Barbara Hambly, A Free Man of Color and Fever Season.
These are mysteries in Hambly's Benjamin Javier series, about a free black man who is a musician and a surgeon in New Orleans in the early 19th century. These are not as good as The Emancipator's Wife or Homeland, but I enjoyed them. Like the novel about Lincoln, they're absorbing and a bit grim. There are like a dozen of these, so that's my reading sorted for awhile.
I understand Hambly has written some science fiction, but my library mostly has only her historical and mystery novels. There's one Star Trek tie-in, and one fantasy novel, which I have put on hold. The library also has e-books, which I don't usually check out because the system is so clunky, but I might have a look.

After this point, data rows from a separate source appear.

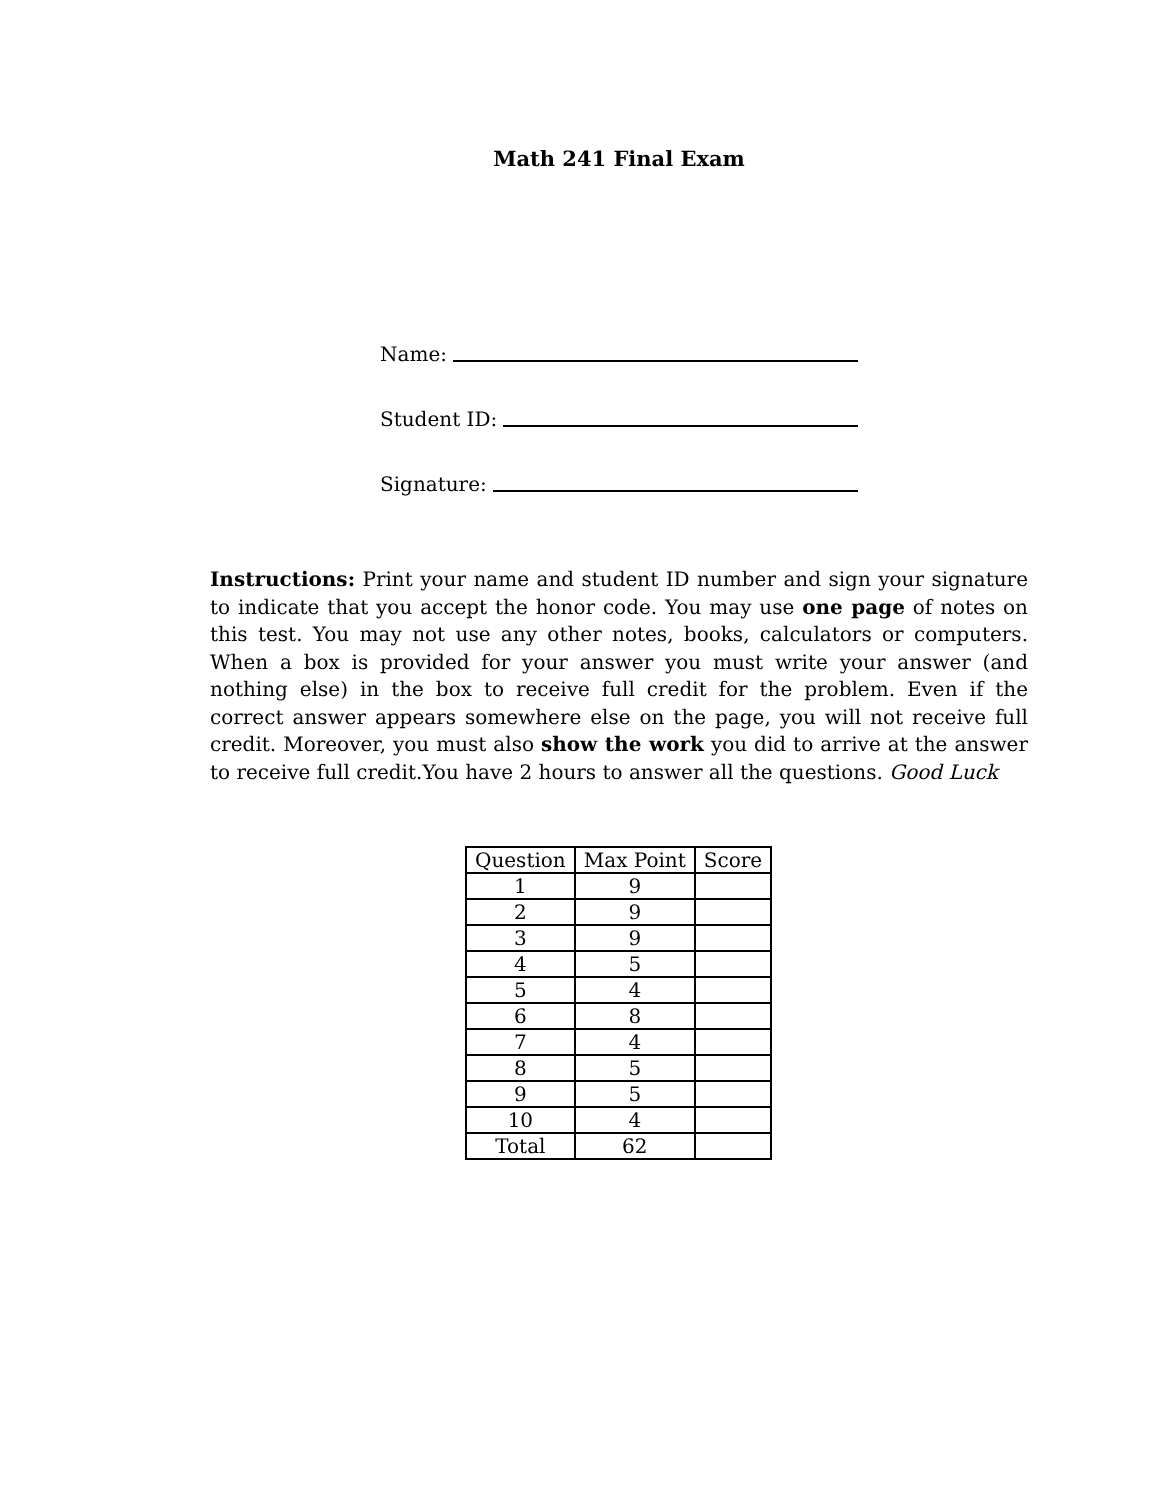Math 241 Final Exam
Name:
Student ID:
Signature:
Instructions: Print your name and student ID number and sign your signature to indicate that you accept the honor code. You may use one page of notes on this test. You may not use any other notes, books, calculators or computers. When a box is provided for your answer you must write your answer (and nothing else) in the box to receive full credit for the problem. Even if the correct answer appears somewhere else on the page, you will not receive full credit. Moreover, you must also show the work you did to arrive at the answer to receive full credit.You have 2 hours to answer all the questions. Good Luck
| Question | Max Point | Score |
| --- | --- | --- |
| 1 | 9 | |
| 2 | 9 | |
| 3 | 9 | |
| 4 | 5 | |
| 5 | 4 | |
| 6 | 8 | |
| 7 | 4 | |
| 8 | 5 | |
| 9 | 5 | |
| 10 | 4 | |
| Total | 62 | |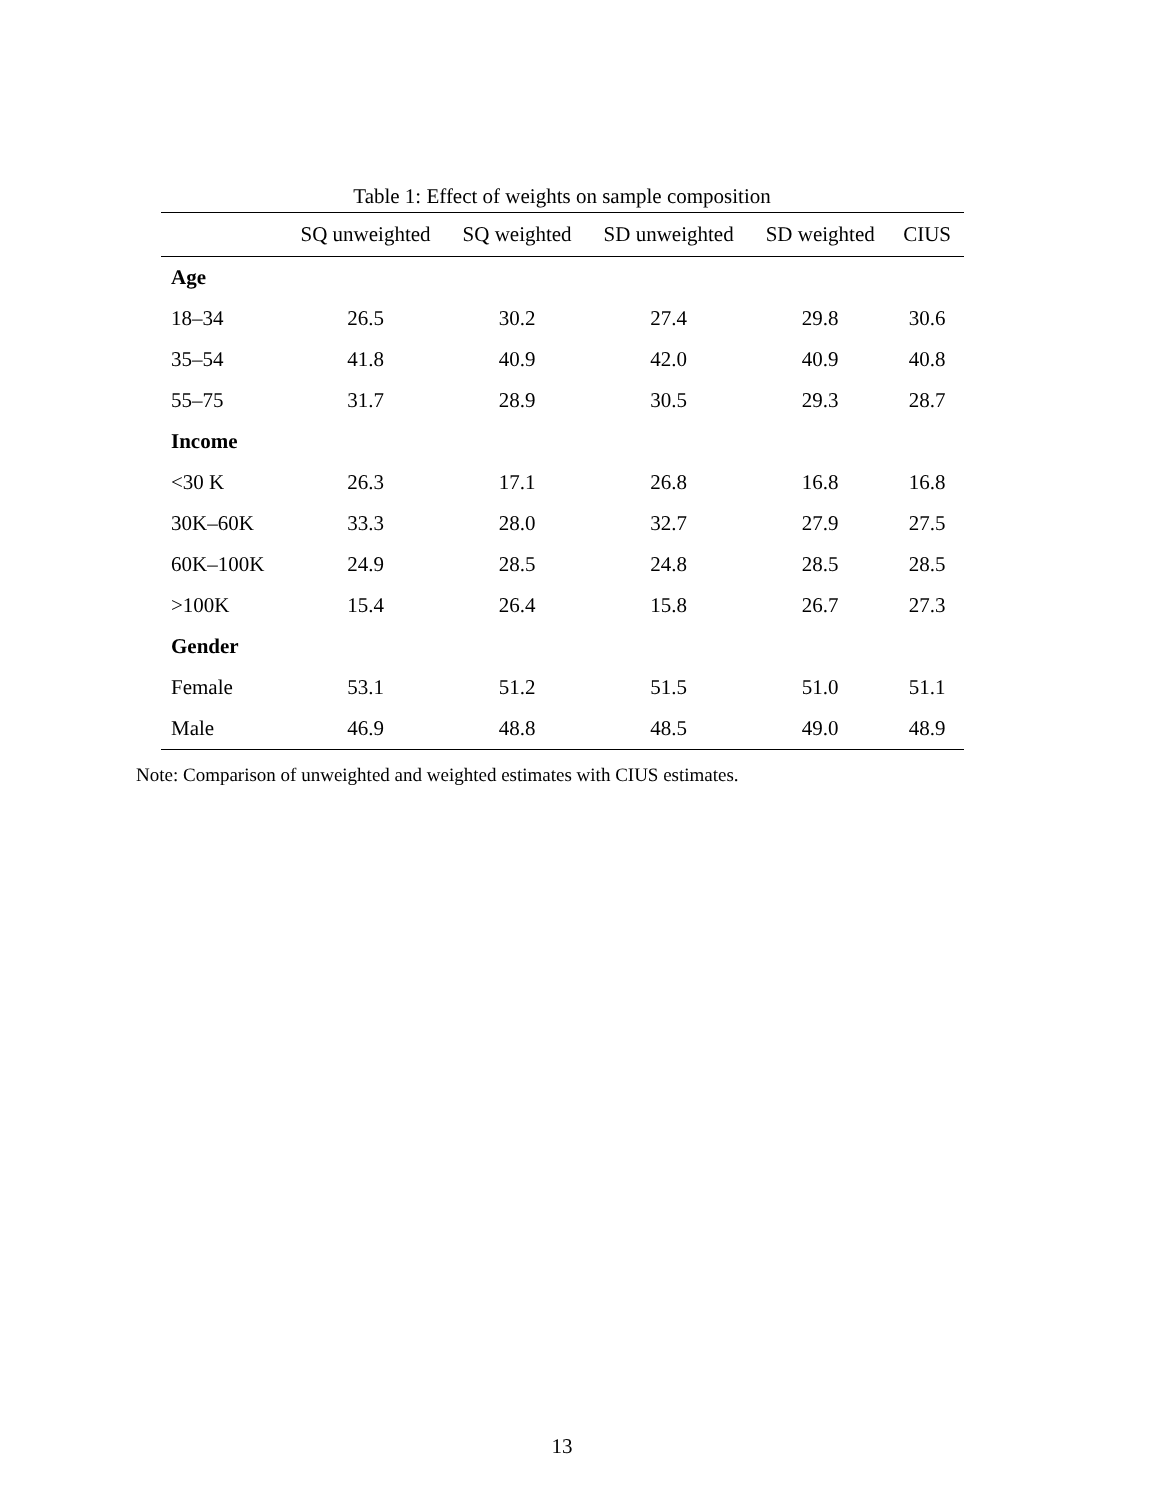Table 1: Effect of weights on sample composition
| | SQ unweighted | SQ weighted | SD unweighted | SD weighted | CIUS |
| --- | --- | --- | --- | --- | --- |
| Age | | | | | |
| 18–34 | 26.5 | 30.2 | 27.4 | 29.8 | 30.6 |
| 35–54 | 41.8 | 40.9 | 42.0 | 40.9 | 40.8 |
| 55–75 | 31.7 | 28.9 | 30.5 | 29.3 | 28.7 |
| Income | | | | | |
| <30 K | 26.3 | 17.1 | 26.8 | 16.8 | 16.8 |
| 30K–60K | 33.3 | 28.0 | 32.7 | 27.9 | 27.5 |
| 60K–100K | 24.9 | 28.5 | 24.8 | 28.5 | 28.5 |
| >100K | 15.4 | 26.4 | 15.8 | 26.7 | 27.3 |
| Gender | | | | | |
| Female | 53.1 | 51.2 | 51.5 | 51.0 | 51.1 |
| Male | 46.9 | 48.8 | 48.5 | 49.0 | 48.9 |
Note: Comparison of unweighted and weighted estimates with CIUS estimates.
13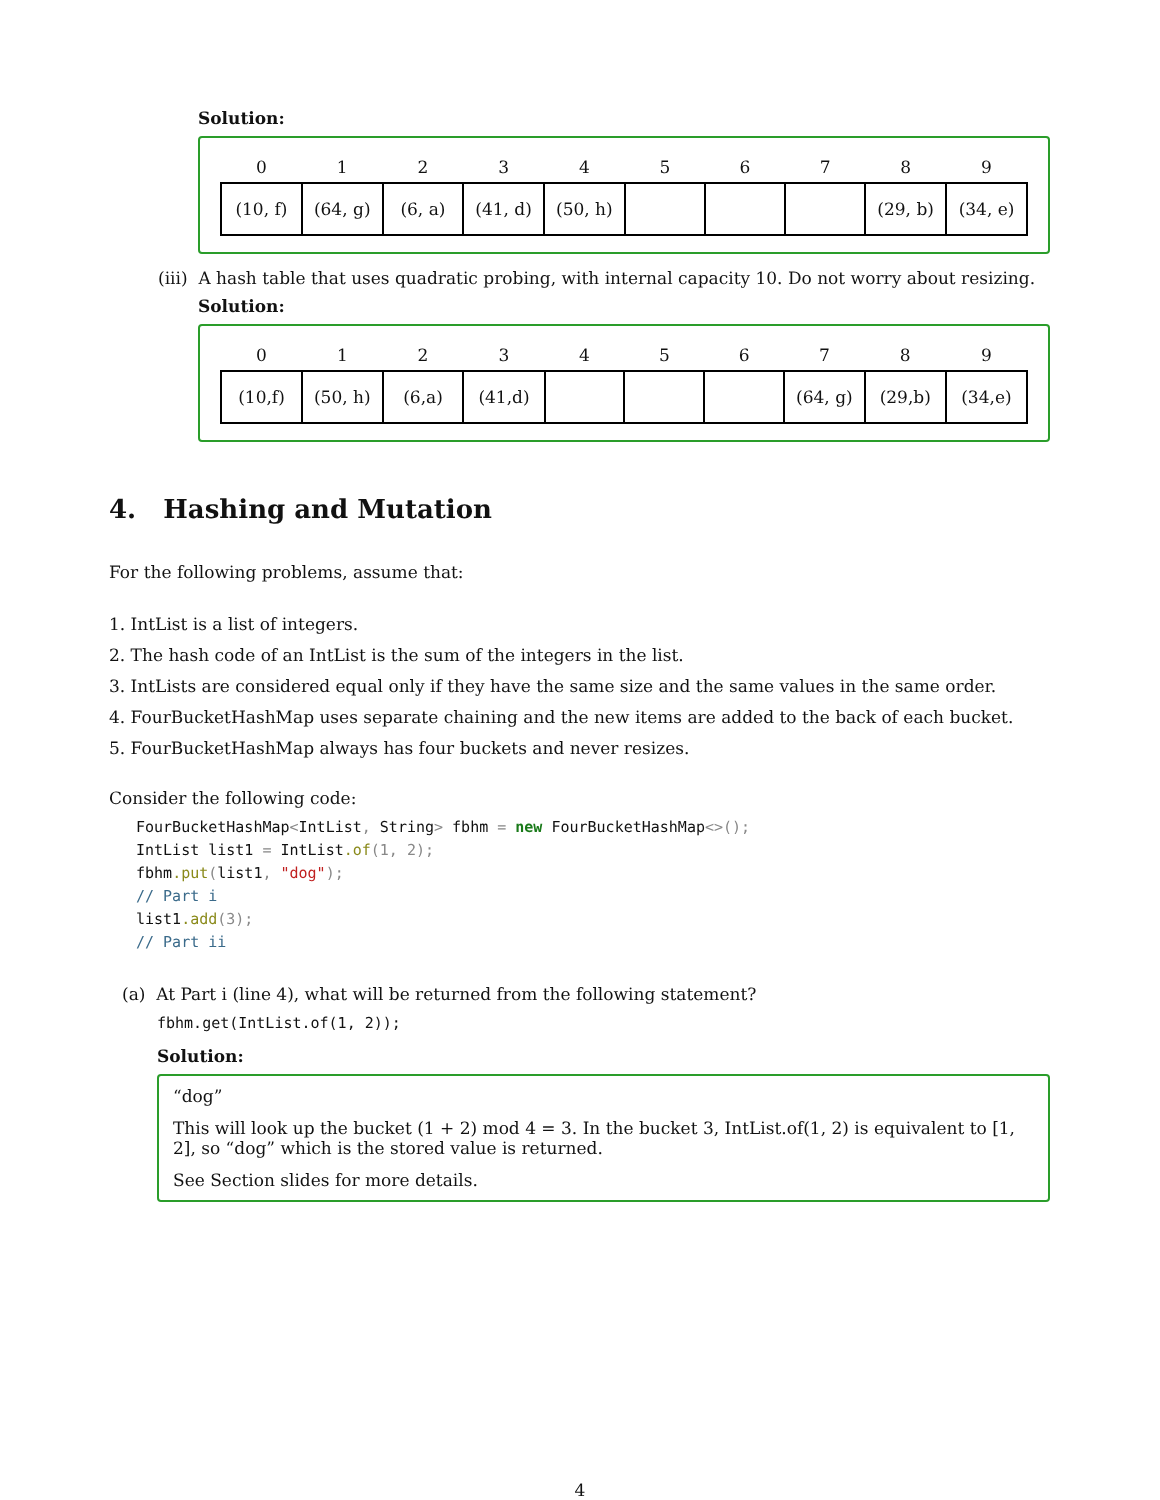Solution:
| 0 | 1 | 2 | 3 | 4 | 5 | 6 | 7 | 8 | 9 |
| --- | --- | --- | --- | --- | --- | --- | --- | --- | --- |
| (10, f) | (64, g) | (6, a) | (41, d) | (50, h) | | | | (29, b) | (34, e) |
(iii) A hash table that uses quadratic probing, with internal capacity 10. Do not worry about resizing.
Solution:
| 0 | 1 | 2 | 3 | 4 | 5 | 6 | 7 | 8 | 9 |
| --- | --- | --- | --- | --- | --- | --- | --- | --- | --- |
| (10,f) | (50, h) | (6,a) | (41,d) | | | | (64, g) | (29,b) | (34,e) |
4. Hashing and Mutation
For the following problems, assume that:
1. IntList is a list of integers.
2. The hash code of an IntList is the sum of the integers in the list.
3. IntLists are considered equal only if they have the same size and the same values in the same order.
4. FourBucketHashMap uses separate chaining and the new items are added to the back of each bucket.
5. FourBucketHashMap always has four buckets and never resizes.
Consider the following code:
FourBucketHashMap<IntList, String> fbhm = new FourBucketHashMap<>();
IntList list1 = IntList.of(1, 2);
fbhm.put(list1, "dog");
// Part i
list1.add(3);
// Part ii
(a) At Part i (line 4), what will be returned from the following statement?
fbhm.get(IntList.of(1, 2));
Solution:
“dog”
This will look up the bucket (1 + 2) mod 4 = 3. In the bucket 3, IntList.of(1, 2) is equivalent to [1, 2], so “dog” which is the stored value is returned.
See Section slides for more details.
4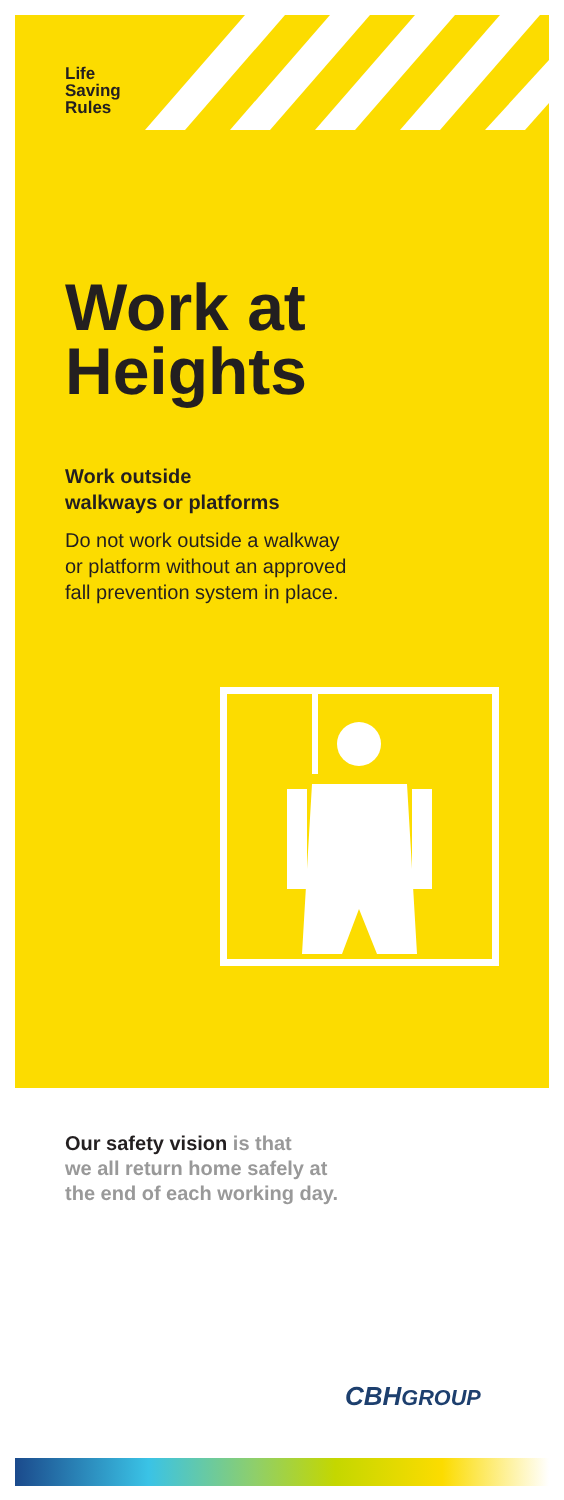Life
Saving
Rules
Work at
Heights
Work outside
walkways or platforms
Do not work outside a walkway
or platform without an approved
fall prevention system in place.
Our safety vision is that
we all return home safely at
the end of each working day.
CBHGROUP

I have started a couple other novels, including one that showed real promise, The Centre, by Ayesha Manazir Siddiqi, about a mysterious language school, where people can become mother-tongue fluent in a language in ten days. The first third of this very slim book was excellent, and then the next third was so odd and boring I finally just quit reading. I don't know what went wrong. It's almost like Siddiqi was trying to convince us that her main character was unreliable, or shallow, and we shouldn't like her as much as we had so far. Which, okay, but what did that have to do with the mystical magical language school, which is what the book said it was going to be about?I don't know. I may give it another shot one of these days. Maybe the last third redeemed it.